While the critical importance of T cells in successful host response to Coccidioides is well documented, the role of B cells in a successful host response is much less established. Casadevall reviewed this question in a number of fungal infections with the premise that antibody (B cell) immunity in fungal infections is a controversial subject (159). This controversy still remains in coccidioidal research. An early study of B cells in Coccidioides documented an unsuccessful attempt to transfer passive immunity between immune and nonimmune mice (160). A recent unpublished study by Shubitz and Frelinger showed similar results. Ibrahim and Pappagianis demonstrated a correlation between high serum antibody titers and more severe disease, which is evidence of the lack of a protective role for antibodies (161). There is conjecture in a 2004 article that monoclonal antibodies with protective effects might be found by utilizing monoclonal antibody technology, as was done for C. neoformans (42). Despite previous evidence to the contrary, investigators have reported that B cells are required for a protective vaccine response in mice (162, 163). A recent study abrogating B cells with anti-CD20 antibody during immunization was not able to corroborate these findings. In the study, mice treated with anti-CD20 developed the same immunity as normal C57BL/6 mice (L. F. Shubitz and J. A. Frelinger, unpublished data). There is some evidence that B cells may play a role in host control of coccidioidomycosis, but the bulk of current knowledge does not support this, and therefore further research is warranted.

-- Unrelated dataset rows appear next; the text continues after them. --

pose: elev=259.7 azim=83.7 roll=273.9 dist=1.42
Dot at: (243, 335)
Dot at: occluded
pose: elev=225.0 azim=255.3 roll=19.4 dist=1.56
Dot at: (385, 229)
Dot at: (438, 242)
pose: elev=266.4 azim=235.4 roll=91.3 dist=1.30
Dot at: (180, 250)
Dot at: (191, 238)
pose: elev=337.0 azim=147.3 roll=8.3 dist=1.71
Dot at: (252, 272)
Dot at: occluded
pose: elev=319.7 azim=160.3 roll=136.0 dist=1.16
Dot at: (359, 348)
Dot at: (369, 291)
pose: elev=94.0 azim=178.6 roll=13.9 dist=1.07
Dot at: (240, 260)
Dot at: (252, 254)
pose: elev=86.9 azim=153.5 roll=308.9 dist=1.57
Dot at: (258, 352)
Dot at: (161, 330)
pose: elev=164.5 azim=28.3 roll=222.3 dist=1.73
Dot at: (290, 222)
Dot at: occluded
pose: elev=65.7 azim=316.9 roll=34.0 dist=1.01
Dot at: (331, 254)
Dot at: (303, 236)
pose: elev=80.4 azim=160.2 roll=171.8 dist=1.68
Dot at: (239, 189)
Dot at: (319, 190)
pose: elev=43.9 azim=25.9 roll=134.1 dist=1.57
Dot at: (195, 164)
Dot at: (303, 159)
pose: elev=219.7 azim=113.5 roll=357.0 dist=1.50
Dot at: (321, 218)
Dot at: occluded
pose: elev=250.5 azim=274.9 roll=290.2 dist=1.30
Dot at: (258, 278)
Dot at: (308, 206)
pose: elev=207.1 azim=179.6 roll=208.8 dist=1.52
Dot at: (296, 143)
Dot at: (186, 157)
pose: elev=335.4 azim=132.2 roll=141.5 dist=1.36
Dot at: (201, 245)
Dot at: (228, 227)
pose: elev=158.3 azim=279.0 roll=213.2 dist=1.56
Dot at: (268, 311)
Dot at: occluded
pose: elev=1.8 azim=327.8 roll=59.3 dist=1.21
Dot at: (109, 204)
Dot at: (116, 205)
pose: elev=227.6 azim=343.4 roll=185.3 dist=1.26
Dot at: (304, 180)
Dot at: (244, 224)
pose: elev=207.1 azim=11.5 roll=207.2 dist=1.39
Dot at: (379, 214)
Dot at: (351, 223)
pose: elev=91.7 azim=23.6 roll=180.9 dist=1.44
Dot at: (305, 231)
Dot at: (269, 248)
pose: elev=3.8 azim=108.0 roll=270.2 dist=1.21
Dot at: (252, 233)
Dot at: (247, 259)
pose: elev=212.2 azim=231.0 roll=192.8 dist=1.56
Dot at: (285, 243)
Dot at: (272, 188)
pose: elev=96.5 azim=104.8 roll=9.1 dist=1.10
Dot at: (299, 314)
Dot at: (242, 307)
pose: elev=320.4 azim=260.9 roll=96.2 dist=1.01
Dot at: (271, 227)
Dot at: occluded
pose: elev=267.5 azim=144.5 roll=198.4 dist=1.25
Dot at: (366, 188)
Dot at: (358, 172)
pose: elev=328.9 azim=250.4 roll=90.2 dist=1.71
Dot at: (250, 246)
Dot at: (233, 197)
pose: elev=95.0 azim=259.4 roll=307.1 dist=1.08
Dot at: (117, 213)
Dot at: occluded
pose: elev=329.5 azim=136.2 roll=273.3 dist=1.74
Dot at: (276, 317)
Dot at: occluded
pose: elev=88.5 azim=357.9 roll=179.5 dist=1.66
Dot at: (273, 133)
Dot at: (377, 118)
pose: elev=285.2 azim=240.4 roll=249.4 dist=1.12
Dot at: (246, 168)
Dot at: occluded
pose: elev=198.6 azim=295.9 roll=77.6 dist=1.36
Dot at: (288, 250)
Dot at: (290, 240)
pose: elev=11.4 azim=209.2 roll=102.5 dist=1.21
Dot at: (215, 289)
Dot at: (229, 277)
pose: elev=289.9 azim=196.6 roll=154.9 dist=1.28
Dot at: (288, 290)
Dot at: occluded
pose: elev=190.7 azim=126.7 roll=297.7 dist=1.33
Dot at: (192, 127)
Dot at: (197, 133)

There are conflicting data on the role of ICs (soluble Coccidioides antigen bound to antibody). Yoshinoya and colleagues found ICs in a significant number of patients with active coccidioidomycosis and proposed that they depressed T cell-mediated DTH responses, inhibited antibody-dependent cell-mediated cytotoxicity, and suppressed the chemotactic response of PMNs (164). These findings were later challenged in a 1987 study demonstrating that ICs did not suppress lymphocyte transformation. They advocated further investigations, but none have been pursued (165).

CLINICAL ASPECTS OF COCCIDIOIDOMYCOSIS

Brown and colleagues in 2013 summarized the history, ecology, geographic range, and risk factors of coccidioidomycosis and concluded that early diagnosis and treatment could lead to improved outcomes, reduced (patient) anxiety, and fewer procedures/treatments (166). Their article and others have identified the “traditional” at-risk populations for progressive coccidioidomycosis, including people with African ethnicity, Filipinos, pregnant women, and the immunocompromised (24, 166, 167). For the foreseeable future, awareness of these broader groups will remain important and will likely be a touchstone as researchers discover specific gene mutations and their products that could identify at-risk individuals for more serious forms of progressive disease (27). Efforts and success in this regard could lead to earlier interventions, targeted treatments, and fewer disease complications.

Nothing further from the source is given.